Title:Asynchronous dynamics of isomorphic Boolean networks

Abstract:A Boolean network is a function $f:\{0,1\}^n\to\{0,1\}^n$ from which several dynamics can be derived, depending on the context. The most classical ones are the synchronous and asynchronous dynamics. Both are digraphs on $\{0,1\}^n$, but the synchronous dynamics (which is identified with $f$) has an arc from $x$ to $f(x)$ while the asynchronous dynamics $\mathcal{A}(f)$ has an arc from $x$ to $x+e_i$ whenever $x_i\neq f_i(x)$. Clearly, $f$ and $\mathcal{A}(f)$ share the same information, but what can be said on these objects up to isomorphism?

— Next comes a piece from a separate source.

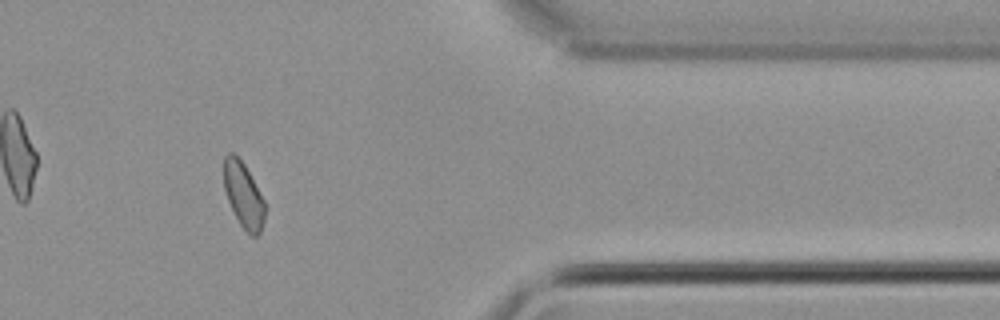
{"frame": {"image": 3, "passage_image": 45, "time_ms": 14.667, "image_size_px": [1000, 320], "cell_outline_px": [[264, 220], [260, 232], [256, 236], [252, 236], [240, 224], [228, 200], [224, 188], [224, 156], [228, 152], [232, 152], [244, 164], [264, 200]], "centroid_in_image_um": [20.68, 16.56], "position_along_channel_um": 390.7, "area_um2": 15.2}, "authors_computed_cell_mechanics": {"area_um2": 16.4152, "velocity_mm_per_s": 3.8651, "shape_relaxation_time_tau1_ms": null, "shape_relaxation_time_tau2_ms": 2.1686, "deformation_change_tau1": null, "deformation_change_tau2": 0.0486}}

We prove that if $\mathcal{A}(f)$ is only known up to isomorphism then, with high probability, $f$ can be fully reconstructed up to isomorphism. We then show that the converse direction is far from being true. In particular, if $f$ is only known up to isomorphism, very little can be said on the attractors of $\mathcal{A}(f)$. For instance, if $f$ has $p$ fixed points, then $\mathcal{A}(f)$ has at least $\max(1,p)$ attractors, and we prove that this trivial lower bound is tight: there always exists $h\sim f$ such that $\mathcal{A}(h)$ has exactly $\max(1,p)$ attractors. But $\mathcal{A}(f)$ may often have much more attractors since we prove that, with high probability, there exists $h\sim f$ such that $\mathcal{A}(h)$ has $\Omega(2^n)$ attractors.